Erste Hilfe gegen den Hass im Netz

Bild: Pixabay

Nicht zufällig am 10. Dezember 2018, dem 70. Jahrestag der Erklärung der Menschenrechte, starteten die Neuen deutschen Medienmacher eine Erste-Hilfe-Seite gegen Hassrede im Netz. Der Online-Helpdesk zum richtigen Umgang mit Hate Speech hat Erfahrungen von Fachleuten und Aktivist_innen aufgenommen und für die Praxis aufbereitet, um Medienschaffende im Kampf gegen Hass und Hetze im Netz zu unterstützen. Akuten Rat gibt es zielgerichtet: Vorher. Jetzt.
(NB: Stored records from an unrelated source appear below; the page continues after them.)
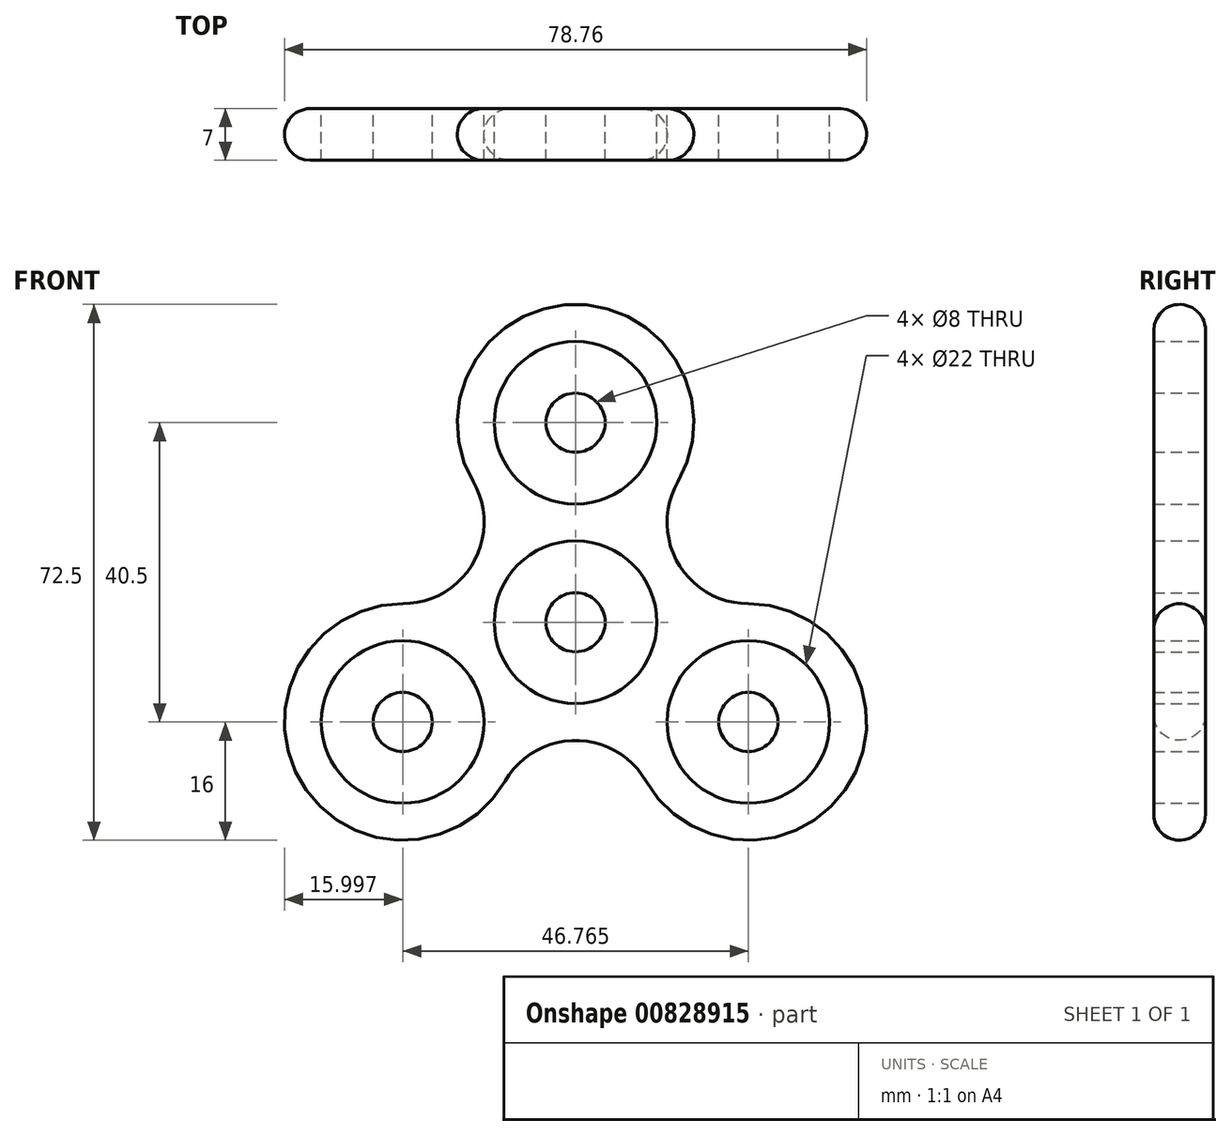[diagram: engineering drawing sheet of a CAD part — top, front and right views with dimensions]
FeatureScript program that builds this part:
annotation { "Feature Type Name" : "Feature", "Feature Type Description" : "" }
export const myFeature = defineFeature(function(context is Context, id is Id, definition is map)
    precondition{}
    {
        {
            assignVariable(context, id + "F0", {"name" : "Fillet", "anyValue" : 3.5});
        }
        {
            var Q0;
            Q0=qCreatedBy(makeId("Front.planeOp"),FACE);
            var sketch = newSketch(context, id + "F1", { "sketchPlane" : qUnion([Q0])});
            skCircle(sketch, "E0", {"center": v(0, 0) * mm, "radius": 11 * mm});
            skCircle(sketch, "E1", {"center": v(0, 0) * mm, "radius": 4 * mm});
            skSolve(sketch);
        }
        {
            var Q0;
            Q0=makeQuery(id+"F1.imprint","IMPRINT",FACE,{"disambiguationData":[TD([[makeQuery(id+"F1.imprint","IMPRINT",EDGE,{"derivedFrom":sQuery(id+"F1.wireOp",EDGE,"E0")}),1.0]])]});
            extrude(context, id + "F2", {"entities" : qUnion([Q0]), "endBound" : BoundingType.SYMMETRIC, "depth" : 7 * mm, "offsetDistance" : 25 * mm});
        }
        {
            var Q0;
            Q0=qCreatedBy(makeId("Front.planeOp"),FACE);
            var sketch = newSketch(context, id + "F3", { "sketchPlane" : qUnion([Q0])});
            skLineSegment(sketch, "E2", {"start": v(0, 0) * mm, "end": v(0, 40) * mm});
            skLineSegment(sketch, "E3", {"start": v(0, 16) * mm, "end": v(0, 27) * mm});
            skCircle(sketch, "E4", {"center": v(0, 27) * mm, "radius": 11 * mm});
            skCircle(sketch, "E5", {"center": v(0, 27) * mm, "radius": 4 * mm, "construction": true});
            skPoint(sketch, "E6.center", {"position": v(0, 0) * mm});
            skArc(sketch, "E7", {"start": v(13.86, 19) * mm, "mid": v(0, 43) * mm, "end": v(-13.86, 19) * mm});
            skLineSegment(sketch, "E8", {"start": v(0, 0) * mm, "end": v(0, 69.14) * mm});
            skLineSegment(sketch, "E9", {"start": v(0, 0) * mm, "end": v(-13.86, 8) * mm, "construction": true});
            skArc(sketch, "E10.filletArc", {"start": v(-13.86, 8) * mm, "mid": v(-12.38, 13.5) * mm, "end": v(-13.86, 19) * mm});
            skLineSegment(sketch, "E11", {"start": v(0, 0) * mm, "end": v(13.86, 8) * mm, "construction": true});
            skArc(sketch, "E12.filletArc", {"start": v(13.86, 19) * mm, "mid": v(12.38, 13.5) * mm, "end": v(13.86, 8) * mm});
            skCircle(sketch, "E13.1.0", {"center": v(-23.38, -13.5) * mm, "radius": 11 * mm});
            skCircle(sketch, "E13.1.1", {"center": v(-23.38, -13.5) * mm, "radius": 4 * mm, "construction": true});
            skArc(sketch, "E13.1.2", {"start": v(-23.38, 2.5) * mm, "mid": v(-37.24, -21.5) * mm, "end": v(-9.53, -21.5) * mm});
            skArc(sketch, "E13.1.3", {"start": v(0, -16) * mm, "mid": v(-5.5, -17.47) * mm, "end": v(-9.53, -21.5) * mm});
            skArc(sketch, "E13.1.4", {"start": v(-23.38, 2.5) * mm, "mid": v(-17.88, 3.97) * mm, "end": v(-13.86, 8) * mm});
            skCircle(sketch, "E13.2.0", {"center": v(23.38, -13.5) * mm, "radius": 11 * mm});
            skCircle(sketch, "E13.2.1", {"center": v(23.38, -13.5) * mm, "radius": 4 * mm, "construction": true});
            skArc(sketch, "E13.2.2", {"start": v(9.53, -21.5) * mm, "mid": v(37.24, -21.5) * mm, "end": v(23.38, 2.5) * mm});
            skArc(sketch, "E13.2.3", {"start": v(13.86, 8) * mm, "mid": v(17.88, 3.97) * mm, "end": v(23.38, 2.5) * mm});
            skArc(sketch, "E13.2.4", {"start": v(9.53, -21.5) * mm, "mid": v(5.5, -17.47) * mm, "end": v(0, -16) * mm});
            skCircle(sketch, "E14.0.0", {"center": v(0, 0) * mm, "radius": 11 * mm});
            skCircle(sketch, "E15.0", {"center": v(0, 0) * mm, "radius": 4 * mm});
            skSolve(sketch);
        }
        {
            var Q0;
            {var subQ5=sQuery(id+"F3.wireOp",EDGE,"E10.filletArc");Q0=makeQuery(id+"F3.imprint","IMPRINT",FACE,{"disambiguationData":[TD([[makeQuery(id+"F3.imprint","IMPRINT",EDGE,{"derivedFrom":subQ5}),-1.0]])]});}
            extrude(context, id + "F4", {"entities" : qUnion([Q0]), "endBound" : BoundingType.SYMMETRIC, "depth" : 7 * mm, "offsetDistance" : 25 * mm});
        }
        {
            var Q0;
            Q0=makeQuery(id+"F4.opExtrude","CAP_EDGE",EDGE,{"disambiguationData":[OSD([sQuery(id+"F3.wireOp",EDGE,"E13.1.2")])],"isStart":false});
            var Q1;
            Q1=makeQuery(id+"F4.opExtrude","CAP_EDGE",EDGE,{"disambiguationData":[OSD([sQuery(id+"F3.wireOp",EDGE,"E13.1.3"),sQuery(id+"F3.wireOp",EDGE,"E13.2.4")])],"isStart":false});
            var Q2;
            Q2=makeQuery(id+"F4.opExtrude","CAP_EDGE",EDGE,{"disambiguationData":[OSD([sQuery(id+"F3.wireOp",EDGE,"E13.2.2")])],"isStart":false});
            var Q3;
            Q3=makeQuery(id+"F4.opExtrude","CAP_EDGE",EDGE,{"disambiguationData":[OSD([sQuery(id+"F3.wireOp",EDGE,"E12.filletArc"),sQuery(id+"F3.wireOp",EDGE,"E13.2.3")])],"isStart":false});
            var Q4;
            Q4=makeQuery(id+"F4.opExtrude","CAP_EDGE",EDGE,{"disambiguationData":[OSD([sQuery(id+"F3.wireOp",EDGE,"E7")])],"isStart":false});
            var Q5;
            Q5=makeQuery(id+"F4.opExtrude","CAP_EDGE",EDGE,{"disambiguationData":[OSD([sQuery(id+"F3.wireOp",EDGE,"E10.filletArc"),sQuery(id+"F3.wireOp",EDGE,"E13.1.4")])],"isStart":false});
            var Q6;
            Q6=makeQuery(id+"F4.opExtrude","CAP_EDGE",EDGE,{"disambiguationData":[OSD([sQuery(id+"F3.wireOp",EDGE,"E13.1.3"),sQuery(id+"F3.wireOp",EDGE,"E13.2.4")])],"isStart":true});
            var Q7;
            Q7=makeQuery(id+"F4.opExtrude","CAP_EDGE",EDGE,{"disambiguationData":[OSD([sQuery(id+"F3.wireOp",EDGE,"E13.2.2")])],"isStart":true});
            var Q8;
            Q8=makeQuery(id+"F4.opExtrude","CAP_EDGE",EDGE,{"disambiguationData":[OSD([sQuery(id+"F3.wireOp",EDGE,"E13.1.2")])],"isStart":true});
            var Q9;
            Q9=makeQuery(id+"F4.opExtrude","CAP_EDGE",EDGE,{"disambiguationData":[OSD([sQuery(id+"F3.wireOp",EDGE,"E7")])],"isStart":true});
            var Q10;
            Q10=makeQuery(id+"F4.opExtrude","CAP_EDGE",EDGE,{"disambiguationData":[OSD([sQuery(id+"F3.wireOp",EDGE,"E12.filletArc"),sQuery(id+"F3.wireOp",EDGE,"E13.2.3")])],"isStart":true});
            var Q11;
            Q11=makeQuery(id+"F4.opExtrude","CAP_EDGE",EDGE,{"disambiguationData":[OSD([sQuery(id+"F3.wireOp",EDGE,"E10.filletArc"),sQuery(id+"F3.wireOp",EDGE,"E13.1.4")])],"isStart":true});
            fillet(context, id + "F5", {"entities" : qUnion([Q0, Q1, Q2, Q3, Q4, Q5, Q6, Q7, Q8, Q9, Q10, Q11]), "radius" : (getVariable(context, 'Fillet')) * mm, "tangentPropagation" : true, "allowEdgeOverflow" : false});
        }
        {
            var Q0;
            Q0=makeQuery(id+"F2.opExtrude","SWEPT_BODY",BODY,{"disambiguationData":[OSD([sQuery(id+"F1.wireOp",EDGE,"E0"),sQuery(id+"F1.wireOp",EDGE,"E1")])]});
            transform(context, id + "F6", {"entities" : qUnion([Q0]), "transformType" : TransformType.TRANSLATION_3D, "dx" : 0 * mm, "dy" : 0 * mm, "dz" : 27 * mm, "makeCopy" : true});
        }
        {
            var Q0;
            Q0=makeQuery(id+"F6.opPattern","COPY",BODY,{"derivedFrom":makeQuery(id+"F2.opExtrude","SWEPT_BODY",BODY,{"disambiguationData":[OSD([sQuery(id+"F1.wireOp",EDGE,"E0"),sQuery(id+"F1.wireOp",EDGE,"E1")])]}),"instanceName":"1"});
            var Q1;
            Q1=makeQuery(id+"F2.opExtrude","CAP_EDGE",EDGE,{"disambiguationData":[OSD([sQuery(id+"F1.wireOp",EDGE,"E0")])],"isStart":false});
            circularPattern(context, id + "F7", {"entities" : qUnion([Q0]), "axis" : qUnion([Q1]), "angle" : 360 * degree, "instanceCount" : 3, "equalSpace" : true});
        }
    });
Danach – das sind die obersten Menüpunkte des Helpdesk.

Herzstück des Webtools, so die Macher, bilde der Bereich „Schnelle Hilfe“. Hier finden Nutzer_innen die Ergebnisse wissenschaftlicher Befragungen. Eine breite Palette an gängigen Hass-Strategien wird aufgefächert und zu jeder die wirksamste Gegenstrategie gezeigt – mit vielen Beispielen und konkreten Hilfsangeboten. „Zehn goldene Regeln im Umgang mit Hass im Netz“ gibt es ebenso wie den Rat, Hassbotschaften zu löschen, zu melden oder einfach wegzuklicken.

Zudem biete der Helpdesk alles, was man wissen muss, um Hate Speech vorzubeugen: Wie man sich etwa durch sorgfältige Moderation oder digitale Sicherheit vor Hate Speech schützt.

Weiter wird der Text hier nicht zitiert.